Le domicile ne doit pas être confondu avec la résidence. L'un est un droit, l'autre est un fait.

La résidence, dans le sens propre et rigoureux, est un lieu où l'on se trouve actuellement; elle s'acquiert par l'habitation et se perd avec elle. Je réside là où je suis et tant que j'y suis.

Le domicile, au contraire, est indépendant de l'habitation; on ne l'acquiert point, on ne le perd point nécessairement avec elle. Ainsi, on peut être domicilié dans un lieu où l'on n'a jamais réside, qu'on ne connaît pas. Une jeune fille épouse à Marseille, où elle est domiciliée, un jeune homme qui a son domicile à Paris: dès que le mariage est célébré, cette jeune fille, devenue femme, a son domicile chez son mari, et, par conséquent, à Paris (art. 83), où peut-être elle n'est jamais venue. Il est possible, à l'inverse, qu'on ne soit pas domicilié dans le lieu où l'on a eu sa résidence pendant dix, quinze ans, pendant toute sa vie peut-être. Une femme mariée domiciliée à Marseille accouche à Paris, où elle laisse son enfant; cet enfant, aujourd'hui âgé de vingt ans, a toujours habité Paris, chez la personne à laquelle il a été confié: il a son domicile où il n'a jamais résidé, chez son père, à Marseille, et sa résidence à Paris, où il n'est point domicilié (art. 83).

- [Consigne 1] Pourriez-vous réécrire le texte sur le domicile et la résidence, de « Le domicile ne » jusqu'à « que j'y suis. », en remplaçant « habitation » par « occupation » ?
- [Consigne 2]
Que dit le texte sur le domicile et la résidence sur les points suivants ?
(a) La résidence est-elle un droit ou un fait ?
(b) Une fois le mariage célébré, dans quelle ville la jeune fille a-t-elle son domicile ?
(c) Quel âge a aujourd'hui l'enfant laissé à Paris ?
- [Consigne 3] Pourriez-vous poursuivre le texte sur le domicile et la résidence après sa dernière phrase ?
Les enregistrements n'ont aucun rôle à jouer ici.

- [Données enregistrées]

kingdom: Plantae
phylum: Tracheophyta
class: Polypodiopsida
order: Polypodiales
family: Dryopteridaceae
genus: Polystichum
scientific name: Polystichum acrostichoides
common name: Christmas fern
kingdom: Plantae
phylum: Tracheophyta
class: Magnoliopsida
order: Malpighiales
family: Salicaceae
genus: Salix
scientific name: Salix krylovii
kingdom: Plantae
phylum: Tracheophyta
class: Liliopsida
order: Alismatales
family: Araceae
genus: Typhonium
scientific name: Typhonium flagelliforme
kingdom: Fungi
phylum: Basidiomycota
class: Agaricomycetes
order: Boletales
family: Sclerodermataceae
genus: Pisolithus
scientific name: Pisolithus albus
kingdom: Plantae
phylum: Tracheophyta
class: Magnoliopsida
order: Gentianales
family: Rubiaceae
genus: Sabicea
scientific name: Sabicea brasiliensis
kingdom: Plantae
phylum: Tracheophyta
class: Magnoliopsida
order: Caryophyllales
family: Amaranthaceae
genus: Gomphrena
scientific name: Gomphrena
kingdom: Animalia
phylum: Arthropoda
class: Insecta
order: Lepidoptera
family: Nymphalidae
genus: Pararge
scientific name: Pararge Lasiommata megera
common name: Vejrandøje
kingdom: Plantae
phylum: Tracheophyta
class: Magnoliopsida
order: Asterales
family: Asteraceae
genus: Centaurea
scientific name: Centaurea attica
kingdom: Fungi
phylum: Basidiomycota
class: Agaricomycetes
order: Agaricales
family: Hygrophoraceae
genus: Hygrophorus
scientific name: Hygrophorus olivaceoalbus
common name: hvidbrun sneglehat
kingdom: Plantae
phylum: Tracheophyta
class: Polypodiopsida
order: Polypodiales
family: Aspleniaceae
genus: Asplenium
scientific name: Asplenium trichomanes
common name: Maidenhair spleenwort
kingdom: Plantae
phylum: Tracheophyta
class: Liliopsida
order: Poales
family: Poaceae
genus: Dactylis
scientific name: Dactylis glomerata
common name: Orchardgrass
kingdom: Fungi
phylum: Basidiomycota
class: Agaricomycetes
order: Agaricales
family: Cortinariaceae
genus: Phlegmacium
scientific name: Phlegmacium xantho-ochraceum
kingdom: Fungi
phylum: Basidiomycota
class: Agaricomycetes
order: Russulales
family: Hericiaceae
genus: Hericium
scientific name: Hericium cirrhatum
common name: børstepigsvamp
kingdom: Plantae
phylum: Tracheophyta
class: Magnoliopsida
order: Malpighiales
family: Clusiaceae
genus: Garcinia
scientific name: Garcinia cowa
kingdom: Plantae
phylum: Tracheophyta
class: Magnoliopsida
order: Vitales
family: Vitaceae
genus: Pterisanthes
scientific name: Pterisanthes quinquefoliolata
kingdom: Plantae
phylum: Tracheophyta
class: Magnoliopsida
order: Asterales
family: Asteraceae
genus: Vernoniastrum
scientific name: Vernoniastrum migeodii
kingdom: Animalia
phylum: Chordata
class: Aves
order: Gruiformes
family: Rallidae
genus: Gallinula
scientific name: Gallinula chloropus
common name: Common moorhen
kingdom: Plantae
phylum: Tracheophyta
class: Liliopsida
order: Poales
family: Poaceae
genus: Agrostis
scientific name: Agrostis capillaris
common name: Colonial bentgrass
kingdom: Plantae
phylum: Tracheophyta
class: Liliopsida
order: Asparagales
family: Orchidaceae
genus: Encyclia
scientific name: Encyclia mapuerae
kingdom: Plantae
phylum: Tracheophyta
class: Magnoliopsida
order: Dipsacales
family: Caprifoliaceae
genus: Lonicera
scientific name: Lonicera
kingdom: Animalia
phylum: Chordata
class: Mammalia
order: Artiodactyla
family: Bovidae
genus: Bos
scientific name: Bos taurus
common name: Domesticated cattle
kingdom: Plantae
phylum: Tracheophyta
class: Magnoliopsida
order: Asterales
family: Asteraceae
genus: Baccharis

- [Résultat 1]
Le domicile ne doit pas être confondu avec la résidence. L'un est un droit, l'autre est un fait.

La résidence, dans le sens propre et rigoureux, est un lieu où l'on se trouve actuellement; elle s'acquiert par l'occupation et se perd avec elle. Je réside là où je suis et tant que j'y suis.

- [Résultat 2]
(a) Un fait.
(b) À Paris.
(c) Vingt ans.

- [Résultat 3]
Je viens de dire que la résidence se perd, dès qu'on cesse d'habiter là où l'on réside; cela n'est vrai toutefois qu'en prenant le mot résidence dans son sens rigoureux. Que si, au contraire, on l'apprécie juridiquement, quant aux effets civils que la loi y attache (elle tient lieu du domicile lorsqu'il est inconnu), alors elle n'est plus si étroitement subordonnée au fait de l'habitation: une absence de quelques jours, un voyage, ne la fait pas perdre, s'il est démontré d'ailleurs que l'absent ne l'a quitté qu'accidentellement et avec l'intention de la reprendre bientôt.

III. Des différentes espèces de domicile. Le domicile est réel ou d'élection.

Le premier est général; le second est spécial, choisi pour une affaire particulière (art. 85). Personne ne peut avoir plus d'un domicile réel; on peut, au contraire, avoir autant qu'on veut de domiciles d'élection. C'est un point que je démontrerai bientôt. Le domicile réel se subdivise en domicile d'origine et domicile acquis.

Le domicile acquis se subdivise, à son tour, en domicile volontairement acquis et domicile établi par la loi.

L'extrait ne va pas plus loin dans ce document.